Welcome to the deepest inner circle of parenting hell – the kiddie birthday party.

Who knew a simple celebration could generate so much anxiety and overindulgence? Most adults remember when kids' birthdays meant ice cream and a game of pin-the-tail-on-the-donkey.

Today children have come to expect lavish orgies of gifts, gimmicks and goody bags.

Petting zoos and costumed characters quickly give way to karate parties, princess parties, disco parties and amusement park weekends. The most privileged kids come to expect over-the-top blowouts complete with catered feasts and stretch limos (exhibit A: "My Super Sweet 16," MTV's grotesque reality show about spoiled teens and the parents who enable them).

Happy half-birthday to you

Some parents now host half-birthday parties for those kids for whom one celebration a year just isn't enough.

Other parents register for gifts online or specify minimum values for gifts on party invites to make sure they cover the costs of hiring a litter of purebred puppies, chocolate fountain or Hannah Montana lookalike.

Clearly the only birthday parties that count these days are those that can be seen from space.

Blame lies almost entirely with parents, says William Doherty, an education and human development professor at the University of Minnesota, who last year banded together with a group of local parents to start a group called Birthdays Without Pressure.

"It's all about the adults," he says. "Kids start lobbying later, but this all starts because a certain group of parents desperately want their kids to feel like the most special people in the world. That's maybe 5% of parents. And the rest of us get pulled along because we don't want our kids feeling like they get any less."

The solution, of course, is a party revolt, an uprising against the forces of extravagance. Think of it as a disarmament campaign.

We parents can step back from the brink of insanity, but only work if we act together – unilateral disarmament (that is, one well-meaning family taking steps to simplify while others continue to go hog wild) will only serve to make us look cheap and make our children feel unloved.

So join this simple three step plan to stop the madness:

Step 1: Immediate and total ban on goodie bags.
There was a time, not so long ago, when kids got genuinely excited by those little sacks of toys and do-dads given on the way out of a birthday party. That time is long gone and all those sad little bags do for us now is inspire worry about sweat shop labor and toxic plastic fumes. Kids have taken to carting off their bags with nonchalance. A ban on goodie bags will not only reduce waste – it puts the emphasis back where it belongs: the kid celebrating the actual birthday.
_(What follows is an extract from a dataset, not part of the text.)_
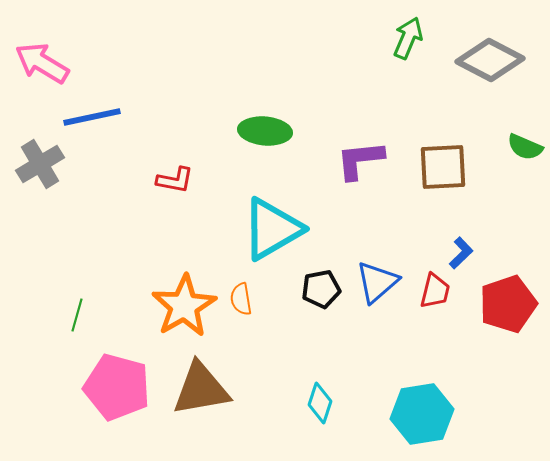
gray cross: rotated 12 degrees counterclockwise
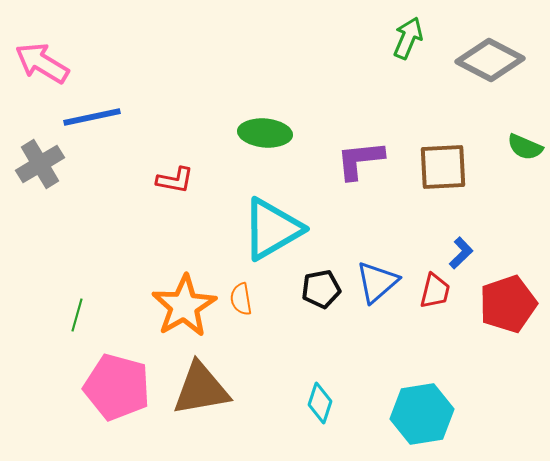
green ellipse: moved 2 px down
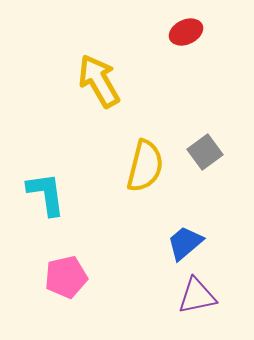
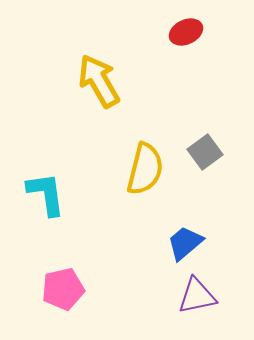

Step 2: Drastic reduction in entertainment.
Petting zoos damage lawns. Bouncies encourage brawls. Magic is lost entirely on little kids; older ones think magicians are dorky. And who doesn't yet understand that clowns are terrifying and belong in the circus with ringleaders with whips. Give kids a ball or hose and a big open space. They're better at creating fun than any performer desperate enough to work your kids' party.

Step 3: Consider a present-free party.
Does your child really need another toy and do you actually have room? The advocacy group Birthdays Without Pressure suggests telling guests "presence/no presents" or "gifts are by no means necessary, but any gifts will be gratefully received on behalf of (name your charity)." Such a move may trigger eye rolls or even hurt feelings in kids at first, especially in those accustomed to giant spectacles or bounties of gifts.

But we must do what we can to bring the over-the-top parties back to earth. In the process, we may just get back some of that birthday magic.